* **What you are asked to do**
For the entries below, repeat exactly each line starting with the one that contains "551,0 532,62 522,111" and going on through the one that contains "26,288 14,423 8,543", and no others.

Stored data entries:
|---|

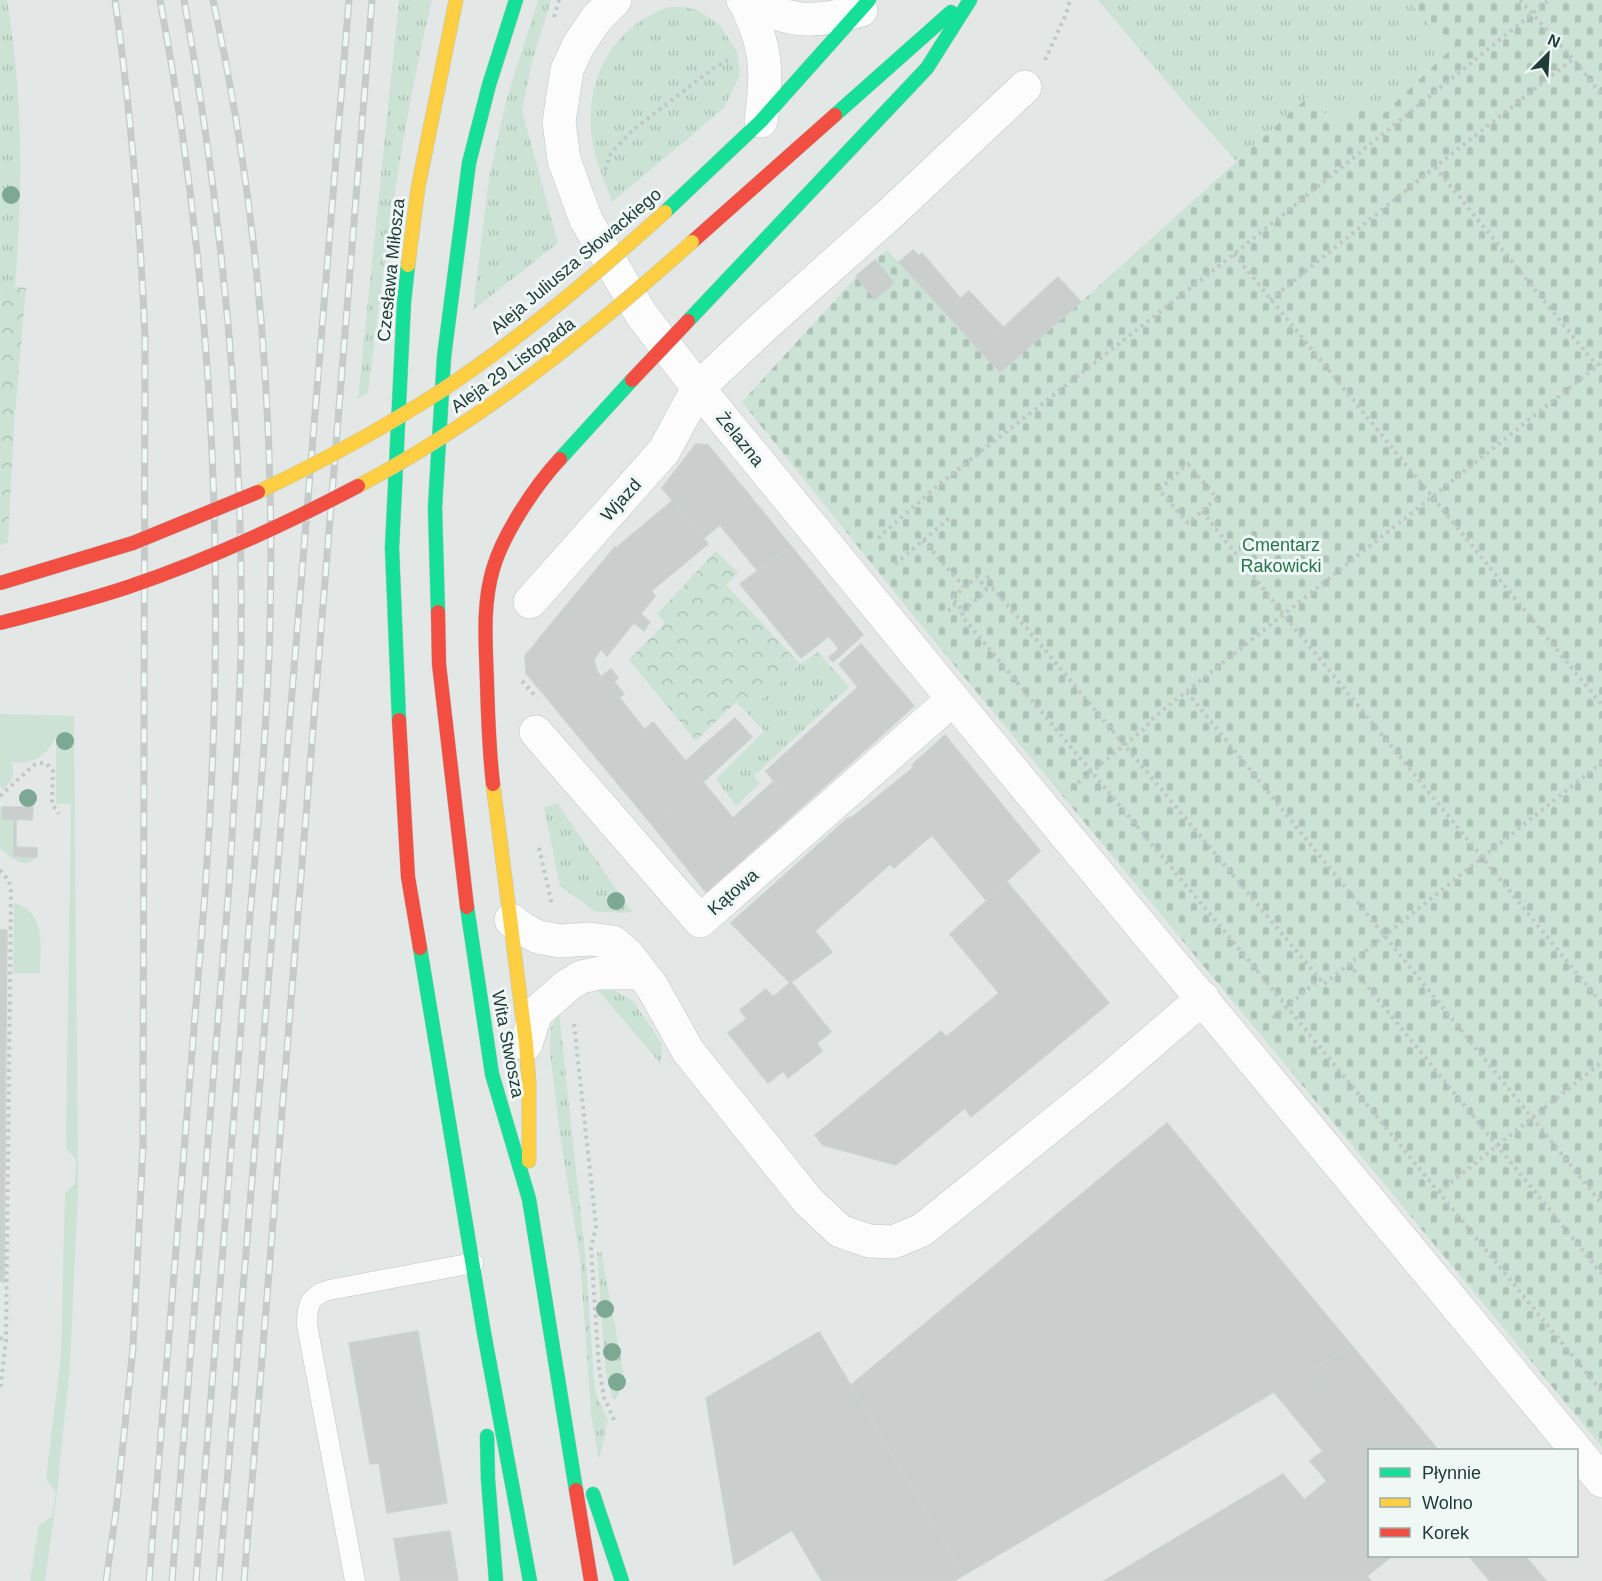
<svg xmlns="http://www.w3.org/2000/svg" width="1602" height="1581" font-family="Helvetica,sans-serif">
<style>
.grass{fill:url(#grass-tufts)}
.forest{fill:url(#forest-crowns)}
.cemetery{fill:url(#cemetery-stones)}
.garden{fill:#cbe2d5}
.building{fill:#cacfce;stroke:#cbd1d0;stroke-width:1.5}
.lines{fill:none;stroke-linecap:round;stroke-linejoin:round}
.lane-casing{stroke:#c0c5c4;stroke-width:21}
.street-casing{stroke:#c0c5c4;stroke-width:34}
.fast-casing{stroke:#bbc5c3;stroke-width:15}
.slow-casing{stroke:#bbc5c3;stroke-width:15}
.jam-casing{stroke:#bbc5c3;stroke-width:15}
.path{stroke:#c0c8c7;stroke-width:4;stroke-dasharray:3 4.5;stroke-linecap:butt}
.lane{stroke:#fbfcfb;stroke-width:20}
.street{stroke:#fbfcfb;stroke-width:33}
.fast{stroke:#16e098;stroke-width:14}
.slow{stroke:#ffcf43;stroke-width:14}
.jam{stroke:#f24e42;stroke-width:14}
.rail-casing{stroke:#c6cac9;stroke-width:7}
.rail{stroke:#f0f8f5;stroke-width:4.5;stroke-dasharray:14;stroke-linecap:butt}
.slow-bridge-casing{stroke:#bbc5c3;stroke-width:15;stroke-linecap:butt}
.jam-bridge-casing{stroke:#bbc5c3;stroke-width:15;stroke-linecap:butt}
.slow-bridge{stroke:#ffcf43;stroke-width:14}
.jam-bridge{stroke:#f24e42;stroke-width:14}
.tree{fill:#7da894}
.labels{text-anchor:middle;dominant-baseline:central;stroke-width:6;stroke-linejoin:round;paint-order:stroke}
.street-label{font-size:18px;fill:#203c39;stroke:#f0f8f5}
.park-label{font-size:18px;fill:#297451;stroke:#f0f8f5}
</style>
<defs>
<pattern id="grass-tufts" width="24" height="20" patternUnits="userSpaceOnUse" patternTransform="scale(1.5)"><rect width="24" height="20" fill="#cbe2d5"/><path d="M3 7l-1-3M5 7V3M7 7l1-3M15 17l-1-3M17 17v-4M19 17l1-3" fill="none" stroke="#aec3b8"/></pattern>
<pattern id="forest-crowns" width="20" height="18" patternUnits="userSpaceOnUse" patternTransform="scale(1.5)"><rect width="20" height="18" fill="#cbe2d5"/><path d="M2 6a3 3 0 1 1 6 0M12 15a3 3 0 1 1 6 0" fill="none" stroke="#aec3b8"/></pattern>
<pattern id="cemetery-stones" width="16" height="16" patternUnits="userSpaceOnUse" patternTransform="scale(1.5)"><rect width="16" height="16" fill="#cbe2d5"/><path d="M2 7V4a2 2 0 0 1 4 0v3zM10 15v-3a2 2 0 0 1 4 0v3z" fill="#aec3b8"/></pattern>
</defs>
<rect width="100%" height="100%" fill="#e3e8e7"/>
<!-- grass -->
<g class="grass">
<path d="M0,0h7c16,94 16,191 8,286l-13,-1 -2,26z"/>
<path d="M399,0h33c-31,129 -48,262 -64,393l-10,6z"/>
<polygon points="538,0 551,0 532,62 522,111 558,243 473,310 489,178 506,101"/>
<polygon points="1098,0 1408,0 1451,49 1380,117 1336,125 1308,97 1237,162 1188,107"/>
<path d="M669,7h15l13,3 23,15 17,27 3,23 -16,33 -112,94c-6,-17 -14,-35 -18,-53 -13,-62 14,-121 75,-142z"/>
<polygon points="818,652 849,687 754,776 760,783 736,806 716,779 764,731 747,713 800,664"/>
<path d="M557,803l75,109c-12,2 -24,-1 -36,0l-36,-26 -16,-79z"/>
<polygon points="597,989 614,990 633,1001 662,1044 661,1064"/>
<polygon points="559,1012 586,1263 594,1380 596,1394 608,1420 599,1460 591,1414 580,1258 560,1135 550,1053 551,1028"/>
<polygon points="601,1251 624,1376 624,1383 615,1400 613,1399 606,1374 597,1253"/>
</g>
<!-- forest -->
<g class="forest">
<polygon points="2,285 26,288 14,423 8,543 0,545 0,311"/>
<polygon points="716,551 738,573 726,585 800,664 747,713 736,702 696,741 629,660 665,623 657,614"/>
</g>
<!-- cemetery -->
<polygon class="cemetery" points="1408,0 1602,0 1602,1447 916,619 742,402 856,277 875,299 894,283 875,260 887,250 1000,371 1081,302 1309,96 1336,125 1363,101 1380,117 1451,49"/>
<!-- garden -->
<g class="garden">
<path d="M0,714l74,2 4,473 -8,176 -13,127 -12,89h-15l9,-56 13,-8 4,-25 -10,-13 15,-123 4,-163 10,-9 1,-25 -10,-11 5,-344h-15v-68c-9,20 -22,29 -45,26 4,12 2,19 -8,27l-3,-4z"/>
<path d="M2,809v10h12v37l23,1c-14,14 -25,1 -37,-9v-38z"/>
<path d="M14,903c33,10 26,43 26,70h-27z"/>
</g>
<!-- building -->
<g class="building">
<polygon points="913,250 919,256 922,253 960,298 945,312 899,262"/>
<polygon points="875,260 894,283 875,299 856,276"/>
<polygon points="1058,277 1081,302 1000,372 979,350"/>
<polygon points="969,291 1003,327 979,350 945,312"/>
<polygon points="696,444 708,445 791,546 757,570 720,525 704,538 662,488"/>
<polygon points="672,501 708,544 651,591 616,548"/>
<polygon points="791,546 863,635 833,662 829,657 839,649 829,636 801,658 740,584"/>
<polygon points="615,547 655,596 607,656 566,606"/>
<polygon points="566,606 603,650 600,650 594,660 597,671 601,677 611,669 618,678 614,682 624,694 619,697 644,729 604,767 526,673 525,656"/>
<polygon points="641,614 650,622 644,631 634,623"/>
<polygon points="861,644 914,706 797,811 766,771 858,687 839,664"/>
<polygon points="735,718 752,737 715,771 698,750"/>
<polygon points="653,722 703,782 653,826 604,767"/>
<polygon points="945,735 1040,851 986,900 932,835 894,868 850,819 914,767 912,765"/>
<polygon points="698,750 715,771 703,782 686,761"/>
<polygon points="774,781 797,811 706,892 653,826 703,782 733,818"/>
<polygon points="2,807 33,807 32,820 16,819 16,847 37,848 37,857 14,856 14,819 2,819"/>
<polygon points="849,817 890,864 815,931 832,952 790,983 731,923"/>
<polygon points="1007,882 1109,1003 971,1117 965,1108 896,1165 823,1145 815,1135 941,1031 946,1037 999,993 950,934"/>
<polygon points="0,930 7,930 4,1282 0,1281"/>
<polygon points="791,982 831,1032 817,1043 822,1051 788,1078 783,1071 768,1083 728,1033 747,1019 740,1010 766,989 773,997"/>
<polygon points="1167,1123 1352,1346 1313,1369 1327,1386 1293,1415 1274,1392 964,1575 851,1385"/>
<polygon points="418,1331 447,1503 387,1513 379,1463 370,1464 349,1343"/>
<polygon points="819,1332 964,1575 954,1581 822,1581 792,1530 734,1565 706,1398"/>
<polygon points="1352,1346 1438,1450 1370,1450 1370,1556 1392,1556 1367,1576 1304,1500 1327,1481 1310,1461 1323,1451 1293,1415 1327,1386 1313,1369"/>
<polygon points="1283,1474 1371,1581 1104,1581"/>
<polygon points="450,1531 458,1581 401,1581 394,1539"/>
<polygon points="1469,1556 1525,1556 1546,1581 1490,1581"/>
</g>
<g class="lines">
<defs>
<path id="lane" d="M355,1581l-48,-256c0,-20 2,-29 22,-35l144,-27"/>
<g id="street">
<polyline points="615,0 596,19 578,46 567,70 559,122 564,160 586,220 641,314 698,388 953,699 1602,1481"/>
<path d="M743,0c46,22 70,25 118,10"/>
<path d="M744,0c23,46 24,71 17,121"/>
<polyline points="530,602 664,451 698,388 763,327 892,212 1025,87"/>
<polyline points="536,732 700,921 953,699"/>
<polyline points="511,920 523,929 538,937 560,941 590,939 613,942 628,955 653,988 688,1051 808,1201 840,1231 869,1241 893,1242 922,1230 1104,1083 1203,998"/>
<polyline points="526,1044 536,1013 568,985 581,977 599,973 641,973"/>
</g>
<g id="fast">
<polyline points="835,115 951,12"/>
<polyline points="665,212 761,121 869,0"/>
<polyline points="688,321 927,68 970,0"/>
<polyline points="560,459 632,380"/>
<polyline points="438,612 435,507 444,357 469,163 489,85 516,0"/>
<polyline points="399,720 392,548 404,302 408,265"/>
<polyline points="467,907 492,1074 529,1199 576,1490"/>
<polyline points="420,948 484,1333 530,1581"/>
<polyline points="487,1436 488,1479 496,1581"/>
<polyline points="593,1494 622,1581"/>
</g>
<g id="slow">
<polyline points="408,265 418,188 456,0"/>
<polyline points="493,784 526,1044 529,1083 529,1161"/>
</g>
<g id="jam">
<polyline points="692,242 835,115"/>
<polyline points="438,612 439,664 467,907"/>
<polyline points="399,720 408,877 420,948"/>
<path d="M493,784c-4,-34 -5,-67 -6,-101 -1,-38 -5,-77 6,-114 10,-35 42,-83 67,-110"/>
<polyline points="576,1490 591,1581"/>
</g>
</defs>
<!-- lane casing -->
<use href="#lane" class="lane-casing"/>
<!-- street casing -->
<use href="#street" class="street-casing"/>
<!-- fast casing -->
<use href="#fast" class="fast-casing"/>
<!-- slow casing -->
<use href="#slow" class="slow-casing"/>
<!-- jam casing -->
<use href="#jam" class="jam-casing"/>
<!-- path -->
<g class="path">
<polyline points="1520,0 1573,59 1602,95"/>
<polyline points="554,17 559,0"/>
<polyline points="1045,60 1066,14 1070,0"/>
<polyline points="1435,167 1597,366"/>
<polyline points="605,170 611,153 633,130 715,67 729,60"/>
<polyline points="1234,254 1602,705"/>
<polyline points="1270,300 1435,167 1573,59"/>
<polygon points="1188,464 1217,498 1188,523 1159,490"/>
<polyline points="1202,511 1284,615 1602,1004"/>
<polyline points="878,538 942,482 1234,254 1549,0"/>
<polyline points="923,540 964,587"/>
<polyline points="895,564 952,516"/>
<polyline points="981,583 992,574"/>
<polyline points="948,611 956,603"/>
<polyline points="963,611 987,590"/>
<polyline points="522,681 537,698"/>
<polyline points="1187,692 1602,1204"/>
<polyline points="1602,762 1324,984 994,589 987,590 977,577 952,598 963,611 962,616 966,621 1279,997 1602,1392"/>
<polyline points="1078,783 1145,728 1153,718 1602,362"/>
<polyline points="0,796 34,765 39,763 46,763 53,771 52,804 59,814"/>
<polyline points="539,848 552,905"/>
<polyline points="0,870 9,881 11,892 6,1340 0,1391"/>
<polyline points="1349,964 1602,1274"/>
<polyline points="1273,1018 1320,979"/>
<polyline points="574,1024 596,1226 591,1249 599,1368 604,1397 614,1420"/>
<polyline points="1439,1192 1602,1062"/>
<polyline points="0,1338 6,1340"/>
</g>
<!-- lane -->
<use href="#lane" class="lane"/>
<!-- street -->
<use href="#street" class="street"/>
<!-- fast -->
<use href="#fast" class="fast"/>
<!-- slow -->
<use href="#slow" class="slow"/>
<!-- jam -->
<use href="#jam" class="jam"/>
<defs>
<g id="rail">
<path d="M106,1581l10,-70 17,-163 10,-202 2,-810c-5,-113 -14,-224 -30,-336"/>
<path d="M149,1581l56,-688c22,-299 11,-598 -45,-893"/>
<path d="M172,1581l57,-695c5,-79 10,-157 12,-236 3,-216 -19,-438 -57,-650"/>
<path d="M196,1581c16,-202 34,-403 49,-604 9,-117 22,-234 25,-351 5,-209 -12,-421 -57,-626"/>
<polyline points="219,1581 349,0"/>
<polyline points="244,1581 372,0"/>
</g>
</defs>
<!-- rail casing -->
<use href="#rail" class="rail-casing"/>
<!-- rail -->
<use href="#rail" class="rail"/>
<defs>
<g id="slow-bridge">
<path d="M358,486c124,-65 231,-152 334,-244"/>
<path d="M258,492c63,-30 124,-63 183,-101 80,-53 153,-115 224,-179"/>
</g>
<g id="jam-bridge">
<polyline points="632,380 688,321"/>
<polyline points="0,583 133,543 258,492"/>
<path d="M0,623c43,-11 86,-22 128,-36 80,-27 156,-62 230,-101"/>
</g>
</defs>
<!-- slow-bridge casing -->
<use href="#slow-bridge" class="slow-bridge-casing"/>
<!-- jam-bridge casing -->
<use href="#jam-bridge" class="jam-bridge-casing"/>
<!-- slow-bridge -->
<use href="#slow-bridge" class="slow-bridge"/>
<!-- jam-bridge -->
<use href="#jam-bridge" class="jam-bridge"/>
</g>
<!-- trees -->
<g class="tree">
<circle cx="11" cy="195" r="9"/>
<circle cx="65" cy="741" r="9"/>
<circle cx="28" cy="798" r="9"/>
<circle cx="616" cy="901" r="9"/>
<circle cx="605" cy="1309" r="9"/>
<circle cx="612" cy="1352" r="9"/>
<circle cx="617" cy="1382" r="9"/>
</g>
<g class="labels">
<!-- street labels -->
<g class="street-label">
<text transform="translate(576 261) rotate(-40)">Aleja Juliusza Słowackiego</text>
<text transform="translate(391 270) rotate(-84)">Czesława Miłosza</text>
<text transform="translate(513 365) rotate(-36)">Aleja 29 Listopada</text>
<text transform="translate(740 439) rotate(51)">Żelazna</text>
<text transform="translate(621 500) rotate(-48)">Wjazd</text>
<text transform="translate(733 892) rotate(-41)">Kątowa</text>
<text transform="translate(508 1044) rotate(79)">Wita Stwosza</text>
</g>
<!-- park labels -->
<g class="park-label">
<text x="1281" y="545">Cmentarz<tspan x="1281" dy="21">Rakowicki</tspan></text>
</g>
</g>
<!-- legend -->
<rect x="1368" y="1449" width="210" height="108" fill="#f0f8f5" stroke="#9dadaa" stroke-width="1.5"/>
<rect x="1380" y="1468" width="30" height="9" fill="#16e098" stroke="#9dadaa" stroke-width="1.5"/>
<text x="1422" y="1479" font-size="18" fill="#203c39">Płynnie</text>
<rect x="1380" y="1498" width="30" height="9" fill="#ffcf43" stroke="#9dadaa" stroke-width="1.5"/>
<text x="1422" y="1509" font-size="18" fill="#203c39">Wolno</text>
<rect x="1380" y="1528" width="30" height="9" fill="#f24e42" stroke="#9dadaa" stroke-width="1.5"/>
<text x="1422" y="1539" font-size="18" fill="#203c39">Korek</text>
<!-- north arrow -->
<g transform="translate(1548 54) rotate(24)" stroke="#f0f8f5" stroke-width="4.5" paint-order="stroke">
<path d="M0-4.5L10 22L0 15L-10 22Z" fill="#203c39"/>
<text y="-9" font-size="16" font-weight="bold" text-anchor="middle" fill="#203c39">N</text>
</g>
</svg>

|---|

* **Worked solution**
<polygon points="538,0 551,0 532,62 522,111 558,243 473,310 489,178 506,101"/>
<polygon points="1098,0 1408,0 1451,49 1380,117 1336,125 1308,97 1237,162 1188,107"/>
<path d="M669,7h15l13,3 23,15 17,27 3,23 -16,33 -112,94c-6,-17 -14,-35 -18,-53 -13,-62 14,-121 75,-142z"/>
<polygon points="818,652 849,687 754,776 760,783 736,806 716,779 764,731 747,713 800,664"/>
<path d="M557,803l75,109c-12,2 -24,-1 -36,0l-36,-26 -16,-79z"/>
<polygon points="597,989 614,990 633,1001 662,1044 661,1064"/>
<polygon points="559,1012 586,1263 594,1380 596,1394 608,1420 599,1460 591,1414 580,1258 560,1135 550,1053 551,1028"/>
<polygon points="601,1251 624,1376 624,1383 615,1400 613,1399 606,1374 597,1253"/>
</g>
<!-- forest -->
<g class="forest">
<polygon points="2,285 26,288 14,423 8,543 0,545 0,311"/>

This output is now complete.